Children between 1 and 4 are at greatest risk as they often put things they find in their mouths. And they can find lithium coin cell batteries in so many places – in products and gadgets, in cheap toys and novelty items, and in multi-packs of spares.

In fact, even discarded ‘flat’ batteries still hold enough power to badly hurt a child.

Unfortunately, as HSIB’s report identifies, too few parents know about the dangers they pose or how to manage the risks. We’re on a mission to change that.

Public awareness

We are working in collaboration with the Office for Product Safety and Standards (OPSS) and the British and Irish Portable Battery Association (BIPBA) on a national safety campaign launching today. Look out for posts on Twitter and Facebook.

Through our continuing partnership with BIPBA, we recently launched a downloadable session plan to help staff raise awareness with parents in an engaging way.

Today we’re launching a new downloadable poster Button batteries: Where are yours?. We’re encouraging parents to know where lithium coin cell batteries are in their homes – in products as well as spare and ‘flat’ batteries – so they can keep them out of children’s reach and keep children safe.

We have also updated our safety advice and our safety flyer using insights from HSIB’s report.

Please share these resources as widely as possible with friends, family and colleagues. We need your help to spread the word to parents with small children so we can prevent future tragedies.

Product safety

HSIB’s investigation identified that while there are safety regulations for children’s toys, so lithium coin cell batteries are secured in battery compartments and can’t be accessed by small children, there are no equivalent safety regulations for other products in our homes.

They also found that, while reputable manufacturers use child-resistant packaging, there is no requirement to do so. Nor is there a requirement to place a warning on the packaging highlighting the serious consequences for a small child of swallowing a lithium coin cell battery.

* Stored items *
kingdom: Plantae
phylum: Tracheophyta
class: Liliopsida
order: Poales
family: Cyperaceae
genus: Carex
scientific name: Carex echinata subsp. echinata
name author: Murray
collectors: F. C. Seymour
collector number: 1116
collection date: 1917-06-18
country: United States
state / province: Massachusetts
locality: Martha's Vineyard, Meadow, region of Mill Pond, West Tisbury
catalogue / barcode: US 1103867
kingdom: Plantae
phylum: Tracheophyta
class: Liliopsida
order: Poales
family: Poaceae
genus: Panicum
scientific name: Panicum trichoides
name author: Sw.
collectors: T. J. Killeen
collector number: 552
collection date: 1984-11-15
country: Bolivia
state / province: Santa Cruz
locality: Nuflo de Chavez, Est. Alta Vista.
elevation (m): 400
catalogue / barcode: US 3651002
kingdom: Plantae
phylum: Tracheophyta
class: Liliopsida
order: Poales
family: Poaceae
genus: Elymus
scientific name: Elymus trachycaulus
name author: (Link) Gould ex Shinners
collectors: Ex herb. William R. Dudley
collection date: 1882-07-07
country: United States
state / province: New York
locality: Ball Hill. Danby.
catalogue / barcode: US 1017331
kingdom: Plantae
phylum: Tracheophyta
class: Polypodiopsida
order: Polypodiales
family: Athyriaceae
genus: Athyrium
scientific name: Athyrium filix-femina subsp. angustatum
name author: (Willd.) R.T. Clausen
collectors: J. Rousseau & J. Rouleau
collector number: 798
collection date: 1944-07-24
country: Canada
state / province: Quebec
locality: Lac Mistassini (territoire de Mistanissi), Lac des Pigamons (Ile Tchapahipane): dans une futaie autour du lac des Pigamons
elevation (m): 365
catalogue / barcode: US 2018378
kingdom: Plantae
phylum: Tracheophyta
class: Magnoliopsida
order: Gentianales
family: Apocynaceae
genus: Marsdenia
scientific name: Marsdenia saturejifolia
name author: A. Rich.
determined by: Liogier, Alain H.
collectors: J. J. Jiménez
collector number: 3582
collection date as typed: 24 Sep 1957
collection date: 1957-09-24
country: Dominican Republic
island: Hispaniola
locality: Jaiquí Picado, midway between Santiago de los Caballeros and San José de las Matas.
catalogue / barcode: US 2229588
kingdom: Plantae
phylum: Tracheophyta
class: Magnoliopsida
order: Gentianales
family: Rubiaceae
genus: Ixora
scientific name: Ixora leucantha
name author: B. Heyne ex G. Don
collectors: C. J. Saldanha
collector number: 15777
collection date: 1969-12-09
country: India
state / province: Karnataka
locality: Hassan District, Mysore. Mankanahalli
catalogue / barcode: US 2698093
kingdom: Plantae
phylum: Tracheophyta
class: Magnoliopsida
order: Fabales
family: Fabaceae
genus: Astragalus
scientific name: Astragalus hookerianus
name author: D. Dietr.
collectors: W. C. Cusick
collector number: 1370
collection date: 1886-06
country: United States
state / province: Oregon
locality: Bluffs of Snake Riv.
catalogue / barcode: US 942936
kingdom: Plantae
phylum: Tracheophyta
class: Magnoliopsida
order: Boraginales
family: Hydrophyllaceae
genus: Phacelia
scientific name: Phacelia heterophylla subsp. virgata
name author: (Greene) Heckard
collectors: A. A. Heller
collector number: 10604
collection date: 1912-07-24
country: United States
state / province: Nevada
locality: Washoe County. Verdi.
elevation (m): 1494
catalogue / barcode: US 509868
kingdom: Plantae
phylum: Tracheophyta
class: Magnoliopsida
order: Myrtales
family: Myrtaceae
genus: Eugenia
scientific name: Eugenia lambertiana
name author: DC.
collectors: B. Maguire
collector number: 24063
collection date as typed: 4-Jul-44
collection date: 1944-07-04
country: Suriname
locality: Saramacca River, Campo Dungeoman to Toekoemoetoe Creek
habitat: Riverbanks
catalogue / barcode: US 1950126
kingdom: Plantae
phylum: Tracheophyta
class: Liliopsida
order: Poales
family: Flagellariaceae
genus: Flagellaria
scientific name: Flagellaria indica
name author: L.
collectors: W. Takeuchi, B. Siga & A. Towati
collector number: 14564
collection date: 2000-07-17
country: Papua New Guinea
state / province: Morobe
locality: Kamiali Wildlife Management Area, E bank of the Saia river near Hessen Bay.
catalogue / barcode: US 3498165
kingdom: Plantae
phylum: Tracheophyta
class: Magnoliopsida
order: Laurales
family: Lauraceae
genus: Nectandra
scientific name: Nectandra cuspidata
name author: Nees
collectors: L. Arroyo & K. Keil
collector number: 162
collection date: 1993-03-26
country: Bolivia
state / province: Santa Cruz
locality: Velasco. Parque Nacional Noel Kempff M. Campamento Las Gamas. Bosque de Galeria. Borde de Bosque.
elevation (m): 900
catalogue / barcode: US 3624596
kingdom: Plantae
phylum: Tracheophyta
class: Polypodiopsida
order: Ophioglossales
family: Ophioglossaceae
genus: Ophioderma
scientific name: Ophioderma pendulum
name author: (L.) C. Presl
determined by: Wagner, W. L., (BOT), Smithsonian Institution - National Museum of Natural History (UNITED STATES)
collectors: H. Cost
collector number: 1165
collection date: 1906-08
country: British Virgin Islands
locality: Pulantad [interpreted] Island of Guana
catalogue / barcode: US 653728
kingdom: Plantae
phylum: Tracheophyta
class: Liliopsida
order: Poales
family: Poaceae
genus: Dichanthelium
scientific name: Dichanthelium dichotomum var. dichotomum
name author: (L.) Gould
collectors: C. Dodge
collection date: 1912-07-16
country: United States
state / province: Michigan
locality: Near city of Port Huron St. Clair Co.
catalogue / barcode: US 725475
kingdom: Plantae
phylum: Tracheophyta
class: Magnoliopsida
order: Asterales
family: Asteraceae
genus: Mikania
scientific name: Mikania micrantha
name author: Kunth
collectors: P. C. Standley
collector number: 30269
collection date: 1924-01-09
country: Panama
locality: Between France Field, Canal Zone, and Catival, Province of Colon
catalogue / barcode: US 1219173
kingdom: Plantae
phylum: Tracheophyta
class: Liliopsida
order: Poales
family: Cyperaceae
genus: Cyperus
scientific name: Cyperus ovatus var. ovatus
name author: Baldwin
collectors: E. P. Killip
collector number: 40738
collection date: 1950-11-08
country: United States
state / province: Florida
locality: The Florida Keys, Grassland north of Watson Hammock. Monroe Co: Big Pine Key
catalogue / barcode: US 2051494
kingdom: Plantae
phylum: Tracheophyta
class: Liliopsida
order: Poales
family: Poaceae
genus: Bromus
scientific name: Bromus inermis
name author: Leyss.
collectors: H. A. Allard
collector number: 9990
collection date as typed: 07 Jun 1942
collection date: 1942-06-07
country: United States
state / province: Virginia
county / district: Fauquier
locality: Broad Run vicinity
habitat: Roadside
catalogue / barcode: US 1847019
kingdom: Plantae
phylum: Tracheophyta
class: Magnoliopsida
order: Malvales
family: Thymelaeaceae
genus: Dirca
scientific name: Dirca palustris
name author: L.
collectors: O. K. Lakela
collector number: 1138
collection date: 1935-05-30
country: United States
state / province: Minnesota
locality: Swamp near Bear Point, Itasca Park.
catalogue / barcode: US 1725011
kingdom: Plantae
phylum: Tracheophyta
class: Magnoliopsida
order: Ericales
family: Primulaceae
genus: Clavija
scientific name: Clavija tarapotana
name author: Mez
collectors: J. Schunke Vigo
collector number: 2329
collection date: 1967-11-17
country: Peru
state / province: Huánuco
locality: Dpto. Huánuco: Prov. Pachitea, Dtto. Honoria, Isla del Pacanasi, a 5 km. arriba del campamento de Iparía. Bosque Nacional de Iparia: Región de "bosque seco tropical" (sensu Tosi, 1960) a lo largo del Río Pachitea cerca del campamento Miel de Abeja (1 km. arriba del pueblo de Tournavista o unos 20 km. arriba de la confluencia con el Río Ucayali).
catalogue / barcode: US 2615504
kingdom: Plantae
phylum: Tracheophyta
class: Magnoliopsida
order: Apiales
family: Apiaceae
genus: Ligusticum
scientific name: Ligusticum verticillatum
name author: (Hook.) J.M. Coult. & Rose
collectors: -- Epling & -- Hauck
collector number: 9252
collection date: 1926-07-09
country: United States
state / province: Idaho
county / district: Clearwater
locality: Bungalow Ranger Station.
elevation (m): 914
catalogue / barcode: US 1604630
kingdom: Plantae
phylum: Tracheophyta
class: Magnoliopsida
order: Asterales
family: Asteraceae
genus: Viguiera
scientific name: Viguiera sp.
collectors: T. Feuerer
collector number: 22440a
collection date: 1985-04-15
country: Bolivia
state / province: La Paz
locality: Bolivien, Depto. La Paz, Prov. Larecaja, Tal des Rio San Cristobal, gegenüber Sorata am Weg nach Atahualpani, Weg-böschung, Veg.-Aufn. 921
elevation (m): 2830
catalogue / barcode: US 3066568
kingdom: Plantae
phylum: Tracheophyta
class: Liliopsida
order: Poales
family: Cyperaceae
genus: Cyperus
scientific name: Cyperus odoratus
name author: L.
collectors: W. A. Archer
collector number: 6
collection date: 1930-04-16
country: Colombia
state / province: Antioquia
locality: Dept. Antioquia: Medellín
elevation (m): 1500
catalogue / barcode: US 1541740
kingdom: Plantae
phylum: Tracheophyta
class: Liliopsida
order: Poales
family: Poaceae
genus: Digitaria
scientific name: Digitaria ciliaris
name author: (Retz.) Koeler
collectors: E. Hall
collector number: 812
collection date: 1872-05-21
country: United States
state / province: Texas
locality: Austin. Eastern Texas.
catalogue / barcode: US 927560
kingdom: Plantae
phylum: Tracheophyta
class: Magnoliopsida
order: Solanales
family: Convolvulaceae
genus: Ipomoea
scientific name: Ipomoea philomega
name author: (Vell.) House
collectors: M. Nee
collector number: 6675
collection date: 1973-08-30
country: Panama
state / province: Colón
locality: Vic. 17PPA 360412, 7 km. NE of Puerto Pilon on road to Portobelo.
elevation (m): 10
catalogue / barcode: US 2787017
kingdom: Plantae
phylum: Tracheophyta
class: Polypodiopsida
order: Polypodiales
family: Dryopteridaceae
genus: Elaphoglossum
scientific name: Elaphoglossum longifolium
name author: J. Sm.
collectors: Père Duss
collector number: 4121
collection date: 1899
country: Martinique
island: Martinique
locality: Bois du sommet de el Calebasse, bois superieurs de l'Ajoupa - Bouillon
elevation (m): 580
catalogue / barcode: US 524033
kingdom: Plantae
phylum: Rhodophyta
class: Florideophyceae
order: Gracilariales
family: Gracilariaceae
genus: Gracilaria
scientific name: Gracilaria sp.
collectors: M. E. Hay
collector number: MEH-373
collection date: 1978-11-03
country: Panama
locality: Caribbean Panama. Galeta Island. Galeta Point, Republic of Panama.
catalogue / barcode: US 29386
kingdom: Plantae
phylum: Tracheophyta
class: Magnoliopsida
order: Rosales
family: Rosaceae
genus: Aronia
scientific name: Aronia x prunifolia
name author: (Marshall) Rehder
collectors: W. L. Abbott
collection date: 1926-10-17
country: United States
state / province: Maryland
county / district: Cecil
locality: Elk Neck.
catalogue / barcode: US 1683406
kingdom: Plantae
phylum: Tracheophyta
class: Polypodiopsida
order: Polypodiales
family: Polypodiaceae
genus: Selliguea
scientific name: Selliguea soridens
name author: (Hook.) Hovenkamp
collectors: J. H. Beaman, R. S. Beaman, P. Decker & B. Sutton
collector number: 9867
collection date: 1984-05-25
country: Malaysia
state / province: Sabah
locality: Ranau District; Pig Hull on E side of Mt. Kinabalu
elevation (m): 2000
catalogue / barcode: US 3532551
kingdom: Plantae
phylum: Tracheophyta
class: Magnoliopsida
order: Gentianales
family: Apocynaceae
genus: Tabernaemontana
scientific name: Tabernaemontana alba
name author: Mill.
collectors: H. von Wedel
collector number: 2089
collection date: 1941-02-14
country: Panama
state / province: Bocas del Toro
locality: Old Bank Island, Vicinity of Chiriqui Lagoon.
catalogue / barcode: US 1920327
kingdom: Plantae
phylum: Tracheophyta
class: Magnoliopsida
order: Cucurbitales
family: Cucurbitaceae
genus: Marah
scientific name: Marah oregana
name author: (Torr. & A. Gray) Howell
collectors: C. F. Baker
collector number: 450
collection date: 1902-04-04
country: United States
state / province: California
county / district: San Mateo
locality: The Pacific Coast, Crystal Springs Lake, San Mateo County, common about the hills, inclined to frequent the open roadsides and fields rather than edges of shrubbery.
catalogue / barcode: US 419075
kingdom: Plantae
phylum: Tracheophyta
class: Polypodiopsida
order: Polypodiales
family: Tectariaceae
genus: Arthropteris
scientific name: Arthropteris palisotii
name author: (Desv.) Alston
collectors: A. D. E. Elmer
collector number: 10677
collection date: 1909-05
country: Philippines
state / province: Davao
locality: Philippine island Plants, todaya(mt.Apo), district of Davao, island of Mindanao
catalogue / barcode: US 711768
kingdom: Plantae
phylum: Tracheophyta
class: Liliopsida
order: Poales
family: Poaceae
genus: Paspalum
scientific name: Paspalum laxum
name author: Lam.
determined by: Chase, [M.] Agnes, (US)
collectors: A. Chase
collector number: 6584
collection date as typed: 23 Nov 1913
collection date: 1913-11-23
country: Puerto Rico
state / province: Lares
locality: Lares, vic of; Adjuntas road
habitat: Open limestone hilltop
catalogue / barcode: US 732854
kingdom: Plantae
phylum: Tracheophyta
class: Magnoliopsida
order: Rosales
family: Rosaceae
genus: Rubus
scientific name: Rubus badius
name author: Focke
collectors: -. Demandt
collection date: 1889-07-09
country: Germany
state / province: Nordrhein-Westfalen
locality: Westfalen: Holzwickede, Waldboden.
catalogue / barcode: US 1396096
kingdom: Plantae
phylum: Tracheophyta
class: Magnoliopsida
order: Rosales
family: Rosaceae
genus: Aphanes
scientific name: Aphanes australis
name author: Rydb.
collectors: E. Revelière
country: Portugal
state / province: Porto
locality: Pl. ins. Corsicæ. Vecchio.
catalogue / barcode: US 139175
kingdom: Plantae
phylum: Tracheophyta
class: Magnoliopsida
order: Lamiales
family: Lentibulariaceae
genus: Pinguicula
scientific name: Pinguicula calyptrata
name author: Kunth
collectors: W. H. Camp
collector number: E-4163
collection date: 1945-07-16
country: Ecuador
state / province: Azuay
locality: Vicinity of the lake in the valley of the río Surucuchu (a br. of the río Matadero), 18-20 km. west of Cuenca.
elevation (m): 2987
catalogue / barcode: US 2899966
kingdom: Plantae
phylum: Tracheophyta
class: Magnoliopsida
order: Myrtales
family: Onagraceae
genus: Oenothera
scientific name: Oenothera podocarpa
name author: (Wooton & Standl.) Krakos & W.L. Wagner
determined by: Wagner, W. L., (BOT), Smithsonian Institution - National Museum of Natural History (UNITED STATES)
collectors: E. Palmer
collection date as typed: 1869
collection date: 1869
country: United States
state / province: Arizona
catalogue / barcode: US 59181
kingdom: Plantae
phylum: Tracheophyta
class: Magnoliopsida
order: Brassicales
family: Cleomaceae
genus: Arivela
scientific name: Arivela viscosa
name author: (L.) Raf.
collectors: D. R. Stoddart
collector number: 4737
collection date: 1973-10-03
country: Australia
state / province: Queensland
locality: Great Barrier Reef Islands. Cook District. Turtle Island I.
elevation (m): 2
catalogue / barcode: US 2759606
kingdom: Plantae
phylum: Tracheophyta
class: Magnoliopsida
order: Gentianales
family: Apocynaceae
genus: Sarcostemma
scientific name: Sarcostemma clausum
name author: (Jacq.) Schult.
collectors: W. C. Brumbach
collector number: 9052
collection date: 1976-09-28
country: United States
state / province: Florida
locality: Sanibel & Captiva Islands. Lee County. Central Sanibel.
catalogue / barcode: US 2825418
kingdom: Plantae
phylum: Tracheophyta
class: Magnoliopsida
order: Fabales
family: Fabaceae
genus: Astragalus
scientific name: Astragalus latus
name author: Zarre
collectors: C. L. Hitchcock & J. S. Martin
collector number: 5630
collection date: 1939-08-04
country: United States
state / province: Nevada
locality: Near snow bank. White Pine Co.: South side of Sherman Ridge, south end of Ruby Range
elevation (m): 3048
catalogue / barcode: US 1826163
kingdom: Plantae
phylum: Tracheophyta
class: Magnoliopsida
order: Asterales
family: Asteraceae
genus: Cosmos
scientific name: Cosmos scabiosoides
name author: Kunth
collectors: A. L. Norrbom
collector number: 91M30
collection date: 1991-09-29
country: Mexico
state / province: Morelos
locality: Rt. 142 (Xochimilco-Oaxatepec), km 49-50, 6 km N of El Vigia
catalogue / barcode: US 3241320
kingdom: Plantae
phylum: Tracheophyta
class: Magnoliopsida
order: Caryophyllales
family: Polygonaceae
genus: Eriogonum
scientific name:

* What the task requires *
Print the entire text above on lithium coin cell battery risks to young children, word for word.

* Exercise result *
Children between 1 and 4 are at greatest risk as they often put things they find in their mouths. And they can find lithium coin cell batteries in so many places – in products and gadgets, in cheap toys and novelty items, and in multi-packs of spares.

In fact, even discarded ‘flat’ batteries still hold enough power to badly hurt a child.

Unfortunately, as HSIB’s report identifies, too few parents know about the dangers they pose or how to manage the risks. We’re on a mission to change that.

Public awareness

We are working in collaboration with the Office for Product Safety and Standards (OPSS) and the British and Irish Portable Battery Association (BIPBA) on a national safety campaign launching today. Look out for posts on Twitter and Facebook.

Through our continuing partnership with BIPBA, we recently launched a downloadable session plan to help staff raise awareness with parents in an engaging way.

Today we’re launching a new downloadable poster Button batteries: Where are yours?. We’re encouraging parents to know where lithium coin cell batteries are in their homes – in products as well as spare and ‘flat’ batteries – so they can keep them out of children’s reach and keep children safe.

We have also updated our safety advice and our safety flyer using insights from HSIB’s report.

Please share these resources as widely as possible with friends, family and colleagues. We need your help to spread the word to parents with small children so we can prevent future tragedies.

Product safety

HSIB’s investigation identified that while there are safety regulations for children’s toys, so lithium coin cell batteries are secured in battery compartments and can’t be accessed by small children, there are no equivalent safety regulations for other products in our homes.

They also found that, while reputable manufacturers use child-resistant packaging, there is no requirement to do so. Nor is there a requirement to place a warning on the packaging highlighting the serious consequences for a small child of swallowing a lithium coin cell battery.